When I first moved to San Francisco, I set up residence in an oft-insulted neighborhood known as “The Tenderloin.” You’ve probably heard about it, especially if you like to follow crime blotters, volunteer at soup kitchens, or eat really delicious Thai food. I lived there for nearly 4 years before I moved to Oakland, but I still love it and visit all the time. Every workday, in fact.

My newspaper’s office is in an insistently modern office right across the scruffy street from that delicious meal you’re looking at up there. On our block, my office stands out among the bodegas and stereo pawn shops. An aggressive man sells body oil on the street, Monday through Friday. He advertises by yelling “BODY OIL” at passersby. Sixth Street, with all of its sadness and withdrawal, is a stone’s throw away. One might imagine, then, that bourgie comforts like fresh breakfast and lunch would be hard to find. And one would be right. My normal “breakfast out” routine consists of picking up a $1 donut at Donut World. Sometimes I get coffee mixed with a suspicious substance labeled simply “creem.”

Amid the bottom shelf offerings is a wonder of a place; Show Dogs cheerfully sells organic and local sausages in a neighborhood without a fine dining economy. I’ve been eating there often, and have delighted in all the delicious meat and onion rings I’ve consumed. Last week, they started selling breakfast. This morning, I walked in to see what the place could do for my down-trodden breakfast routine of donut and mystery coffee.

Oh boy, the things Show Dogs did. I ordered their Croque Madame. Pulled pork on brioche, with an over-easy egg and saucy bechamel all over it. The rib-sticking point, though, was the crispy orange wonder you see on top. You know how when you make a grilled cheese, sometimes a bit drips over and fries in the pan, and you burn your fingertips in your excitement to hurry up and eat it? Well, Show Dogs has embraced that late night ethos and put an entire crispy cheese disc on top of their already luxurious breakfast sandwich. Crispy Cheese Disc, trademark pending! This sandwich was so amazing I had to stop halfway through and plan my own marketing strategy for it. I hope everyone eats this sandwich, so that they keep making it.

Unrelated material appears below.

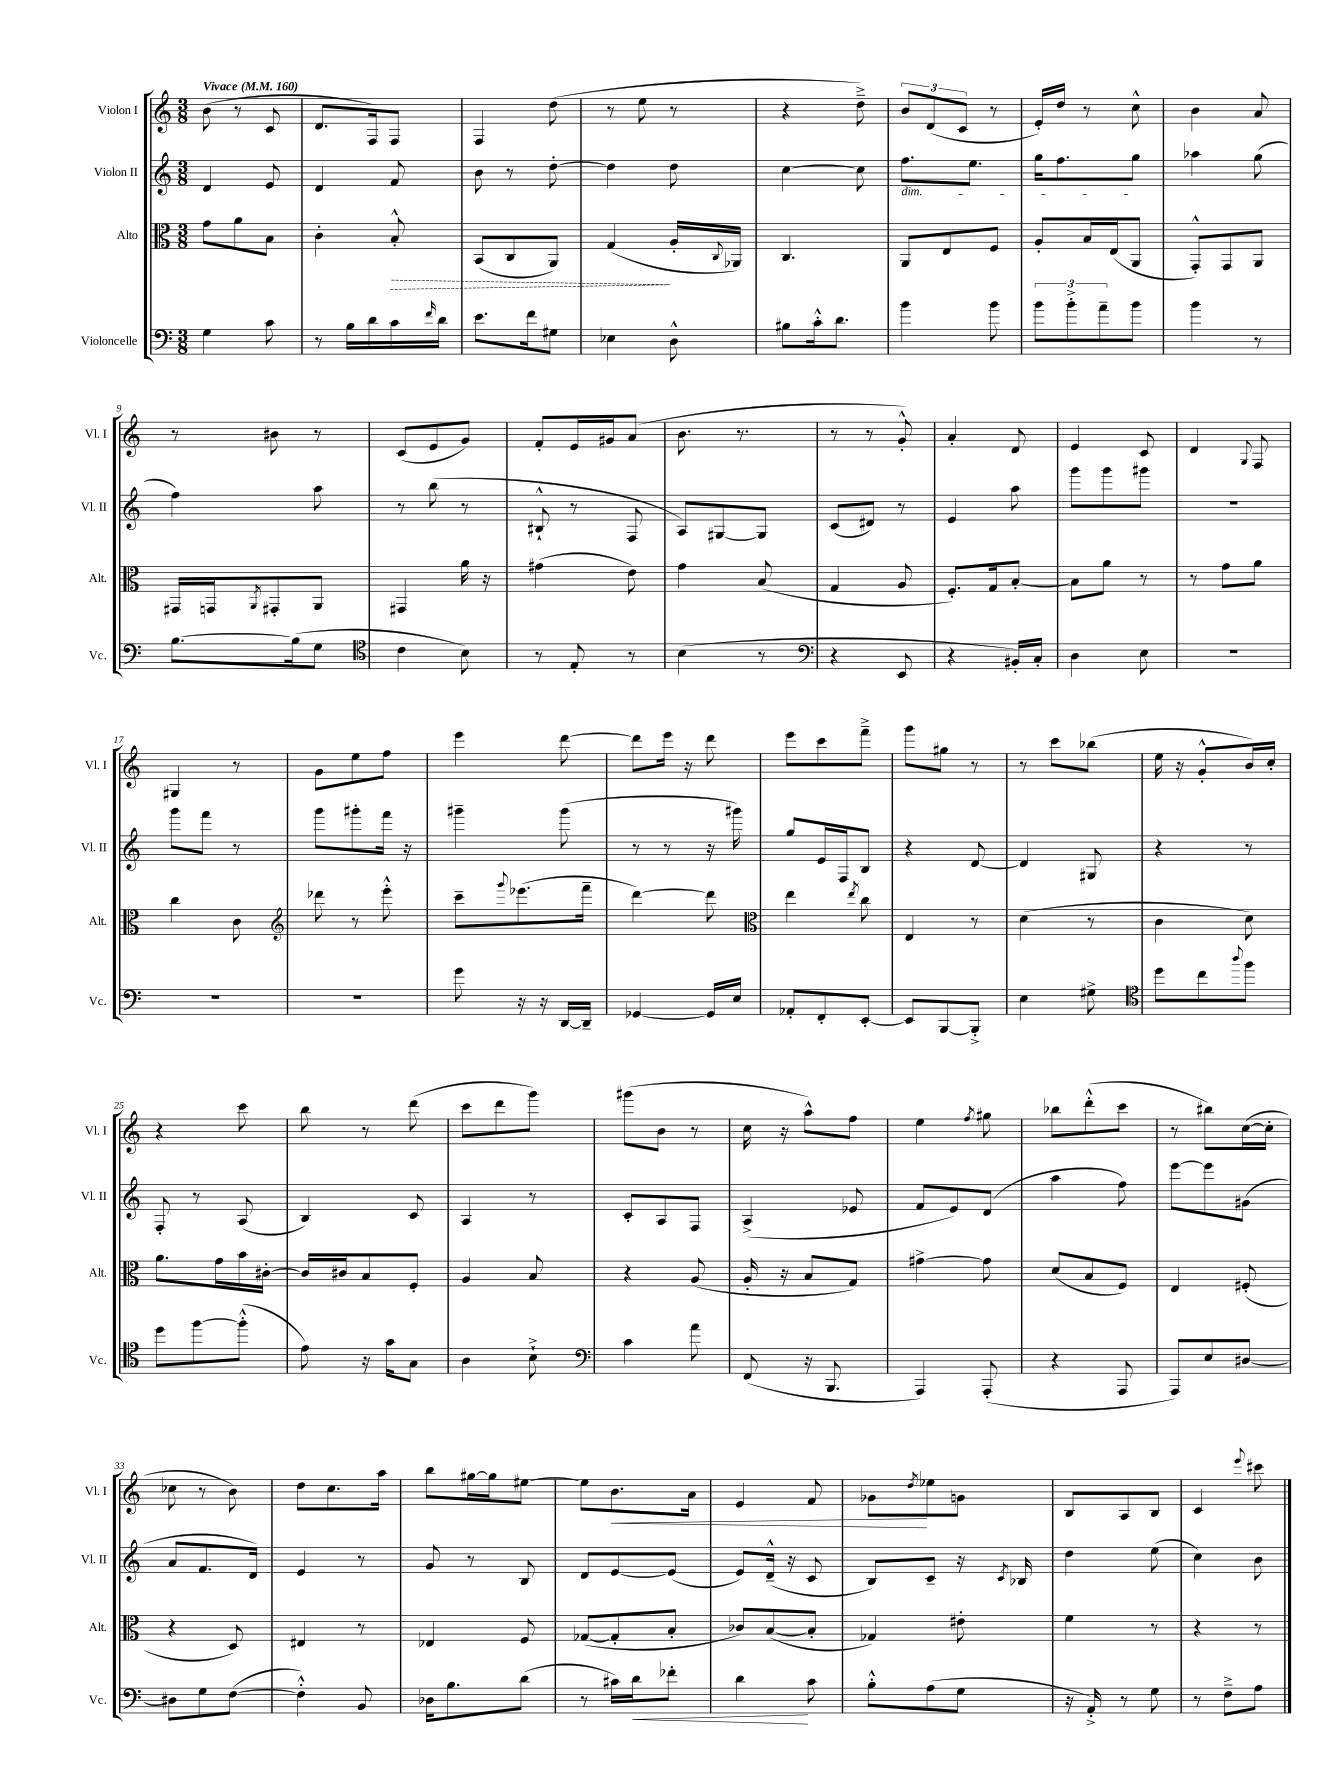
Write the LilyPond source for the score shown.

Moreover, I hope Show Dogs keeps making all their sandwiches. It’s a friendly place in a neighborhood I wouldn’t call friendly. And despite their neighbors, who seem to scare tourists, Show Dogs saddled up and constructed an outdoor patio, which you can see in the background of my photo there. People really do sit there. Unabashedly putting gentrification out on the street, Show Dogs is a beacon of freshness that locals can point to when someone starts to shit-talk the neighborhood. The owners eat there, and talk to me every time. The people who work in my office building meet there for happy hour. My friends in the neighborhood jump at the chance to join me for a basket of fries and a draft beer on the patio, with all its people-watching wonders. For every person I know who avoids this area, clutching desperately to their purses, another person shows up to delight in it with me. Thanks, Croque Madame with Crispy Cheese Disc, for giving me one more thing to add to my defense of Mid-Market arsenal. You are delicious.